Problems with Training Providers

Problems with Training Providers: What You Can Do

If you are studying on a counselling course and something goes wrong – e.g. you find yourself in conflict with the training provider, or the training provider unexpectedly ceases to trade – it can be highly stressful. You may have already invested time and money in your studies with them.

What can you do in this challenging situation? This article aims to provide hints and tips that we hope will help you find a way through the difficulties and continue your studies if you wish.

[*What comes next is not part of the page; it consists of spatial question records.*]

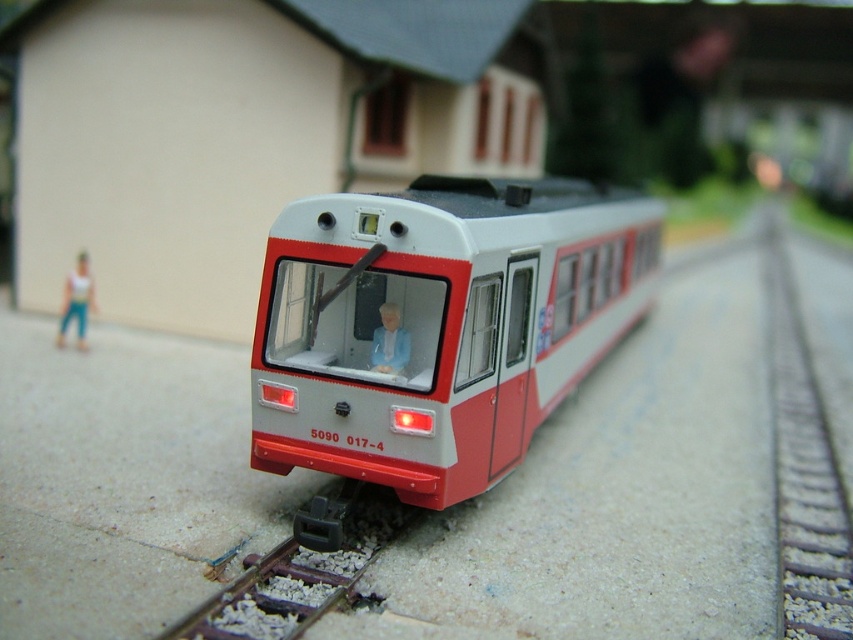
Question: Does matte white train at center come in front of smooth metal train track at center?

Choices:
 (A) yes
 (B) no

Answer: (B)

Question: Based on their relative distances, which object is nearer to the matte white train at center?

Choices:
 (A) light blue fabric jacket at center
 (B) white matte figure at left

Answer: (A)

Question: Does smooth metal train track at center appear over white matte figure at left?

Choices:
 (A) no
 (B) yes

Answer: (A)

Question: Which point is farther to the camera?

Choices:
 (A) smooth metal train track at center
 (B) matte white train at center

Answer: (B)

Question: Which point is farther to the camera?

Choices:
 (A) light blue fabric jacket at center
 (B) smooth metal train track at center
 (C) matte white train at center
 (D) white matte figure at left

Answer: (D)

Question: Observing the image, what is the correct spatial positioning of matte white train at center in reference to white matte figure at left?

Choices:
 (A) below
 (B) above

Answer: (B)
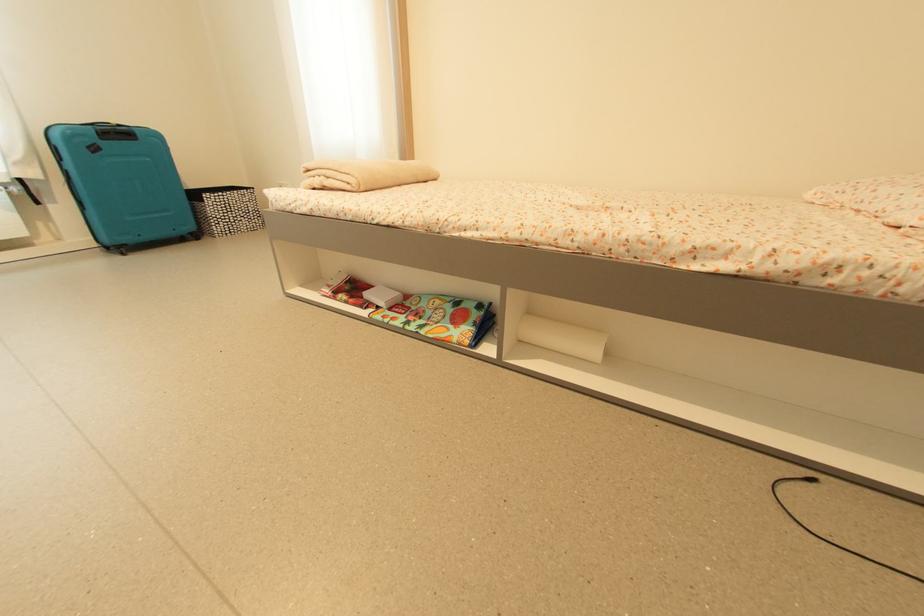
Find the location of a particular element. Image resolution: width=924 pixels, height=616 pixels. folded beige blanket is located at coordinates (363, 174).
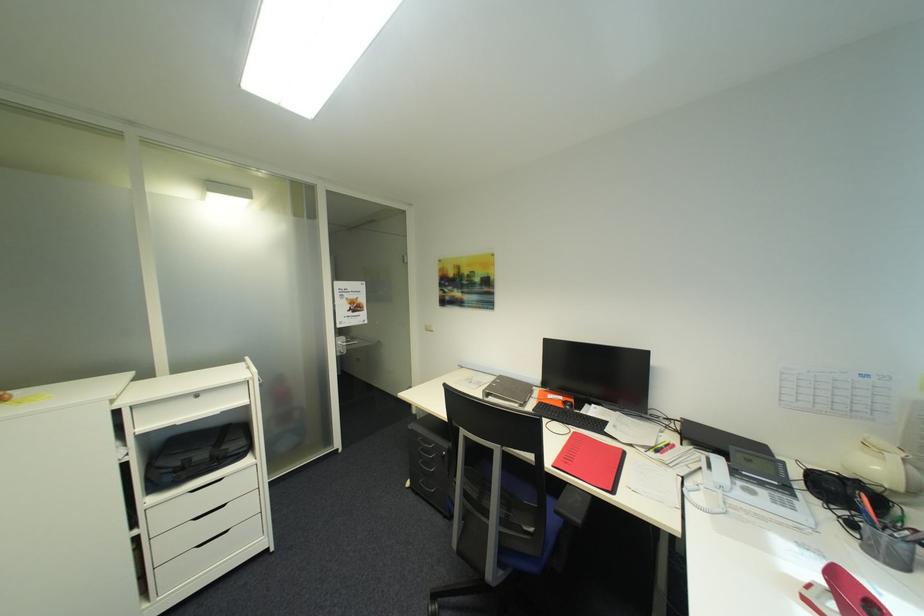
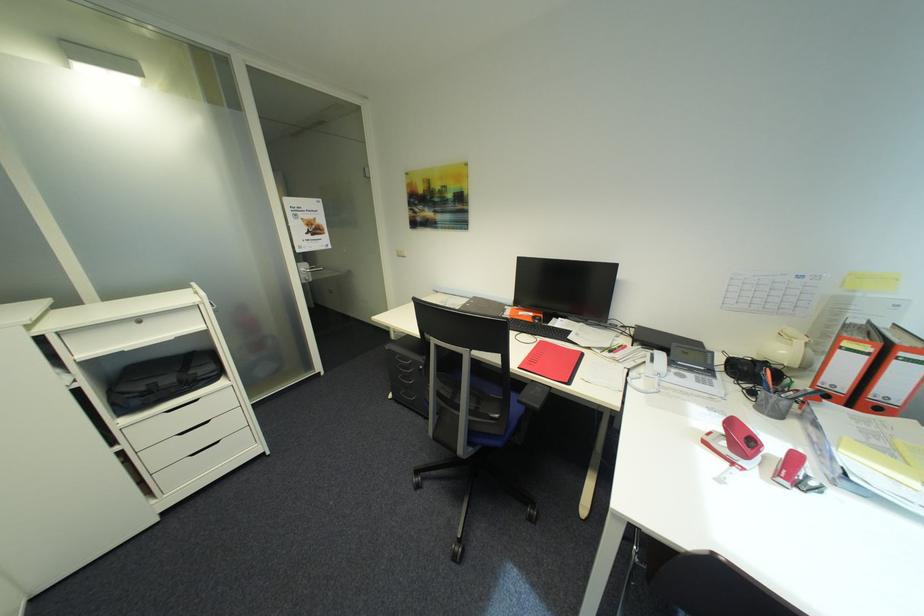
In the second image, find the point that corresponds to (x=496, y=519) in the first image.

(467, 411)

Problem with Counselling Training Providers - What You Can Do: Chalk lines drawn on a road going in different directions

Tip 1: Keep as calm as you can

We know this is much more easily said than done. It’s natural to feel highly stressed in this situation. Do express your frustrations and worries to supportive others, but also use whichever techniques usually work for you to help you be calm. This will help you make a plan more clearly and effectively.

Tip 2: Gather support

As well as talking about your experience with others in your support network, you might also like to make contact with others in your study group or more widely (perhaps using the Counselling Tutor Facebook group) who may be having the same or a similar experience. Two or more heads are usually better than one. Remember too the saying ‘Strength in numbers’.

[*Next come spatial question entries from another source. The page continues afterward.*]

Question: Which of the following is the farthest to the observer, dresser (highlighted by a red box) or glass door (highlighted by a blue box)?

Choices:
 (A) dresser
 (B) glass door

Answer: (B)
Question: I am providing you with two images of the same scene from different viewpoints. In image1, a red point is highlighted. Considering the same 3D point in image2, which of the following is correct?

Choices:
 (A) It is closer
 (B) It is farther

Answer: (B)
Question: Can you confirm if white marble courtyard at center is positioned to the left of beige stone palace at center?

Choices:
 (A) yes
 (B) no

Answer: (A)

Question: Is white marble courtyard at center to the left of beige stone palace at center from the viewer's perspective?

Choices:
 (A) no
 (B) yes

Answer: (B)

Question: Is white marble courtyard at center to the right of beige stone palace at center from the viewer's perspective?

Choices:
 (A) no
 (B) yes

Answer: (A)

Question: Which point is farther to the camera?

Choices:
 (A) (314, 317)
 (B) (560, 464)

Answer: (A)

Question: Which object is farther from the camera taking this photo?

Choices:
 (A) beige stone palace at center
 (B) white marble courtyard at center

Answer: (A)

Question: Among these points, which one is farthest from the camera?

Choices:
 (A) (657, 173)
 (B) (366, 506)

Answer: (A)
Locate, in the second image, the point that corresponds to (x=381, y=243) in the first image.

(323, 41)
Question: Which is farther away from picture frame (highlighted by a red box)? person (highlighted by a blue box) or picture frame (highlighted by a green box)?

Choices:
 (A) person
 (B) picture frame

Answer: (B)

Tip 3: Avoid acting impetuously

It’s natural to have very strong feelings when this type of situation arises, but take time to reflect before hitting social media. It may be very useful to use social media to contact others in the same situation and to raise awareness of the problem, but do remember that what you say there could be seen by potential employers and clients long into the future. So try to express yourself in a professional way.

Tip 4: Make a list of people and organisations that may be able to help

Exactly who this includes will vary, depending on the details of the difficult situation. Possible people and organisations that you might add to your list (in order of escalation) include:

  • your tutor
  • the head tutor for counselling courses at your training provider
  • the person in charge of complaints, customer service and/or quality assurance at your training provider
  • the awarding body with which your training provider is registered for the qualification you are working towards
  • other local training providers who are registered with the same awarding body (and might therefore let you transfer to them)
  • the professional body of which you, the tutor and/or the organisation is a member – or (if relevant) the professional body that accredited the course.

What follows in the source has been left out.